Molecular profiling of diseased joints could transform the treatment of patients with rheumatoid arthritis

New research from Queen Mary University of London, published in natural medicine, showed that molecular profiling of diseased joint tissue can have a significant impact on the effectiveness of specific drug therapies to treat patients with rheumatoid arthritis (RA). Researchers have also identified specific genes associated with resistance to most available drug therapies, commonly referred to as refractory diseases, that may hold the key to developing effective new drugs to help these people.

Although many advances have been made in recent decades in the treatment of arthritis, a significant number of patients (about 40%) do not respond to specific drug treatments, and 5-20% of people with arthritis disease are resistant to all current forms of arthritis. medication.

The researchers conducted a biopsy-based clinical trial, involving 164 arthritis patients, in which their responses to rituximab or tocilizumab – two drugs commonly used to treat rheumatoid arthritis – were tested. The results of the original trial published in The Lancet in 2021 demonstrated that in patients with a low molecular synovial B-cell signature, only 12% responded to a B-cell targeting drug (rituximab), while 50% responded to an alternative drug (tocilizumab). When patients had high levels of this genetic signature, the two drugs were similarly effective.

In the first study of its kind, funded by the Efficacy and Mechanism Evaluation (EME) program, a partnership between the MRC and NIHR, the Queen Mary team also looked at cases where patients did not respond to treatment with any of the drugs and discovered that there were 1,277 genes unique to them.

Based on this, the researchers applied a data analysis technique called machine learning models to develop computer algorithms that could predict drug response in individual patients. Machine learning algorithms, which included genetic profiling from biopsies, were significantly better at predicting which treatment would work best compared to a model that only used tissue pathology or clinical factors.

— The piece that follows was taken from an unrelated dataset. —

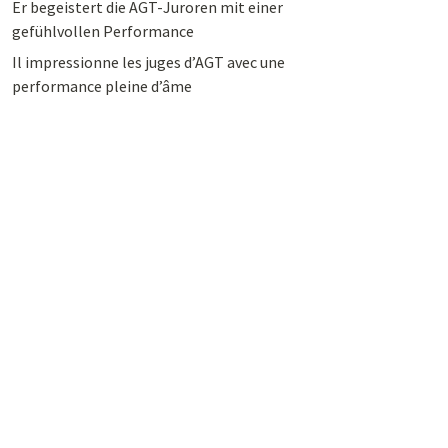
Er begeistert die AGT-Juroren mit einer
gefühlvollen Performance
Il impressionne les juges d’AGT avec une
performance pleine d’âme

The study strongly supports the need to perform genetic profiling of arthritic joint biopsies before prescribing expensive biological targeted therapies. It could save the NHS and society time and money and help avoid the potential unwanted side effects, joint damage and worse outcomes that are common in patients. As well as influencing the prescription of treatment, such tests could also shed light on people who may not respond to any of the drugs currently on the market, highlighting the need to develop alternative drugs.

Integrating molecular information before prescribing arthritis treatments to patients could forever change the way we treat the disease. Patients would benefit from a personalized approach that has a much greater chance of success, rather than the trial-and-error prescribing of drugs that is currently the norm.


These results are incredibly exciting to demonstrate the potential at hand, however, the field is still in its infancy and further confirmatory studies will be needed to fully realize the promise of precision medicine in RA.


The results are also important in finding solutions for people who unfortunately do not have treatment that currently helps them. Knowing which specific molecular profiles impact this and which pathways continue to drive disease activity in these patients can help develop new drugs to provide better outcomes and much-needed relief from pain and suffering.


Professor Costantino Pitzalis, Versus Arthritis Professor of Rheumatology at Queen Mary University of London

Incorporating these signatures into future diagnostic tests will be a necessary step in translating these findings into routine clinical care.

Source:

Queen Mary University of London

Journal reference:

Rivellese, F. et al. (2022) Rituximab versus tocilizumab in rheumatoid arthritis: biomarker analysis based on synovial biopsy from the randomized phase 4 R4RA trial. natural medicine. doi.org/10.1038/s41591-022-01789-0.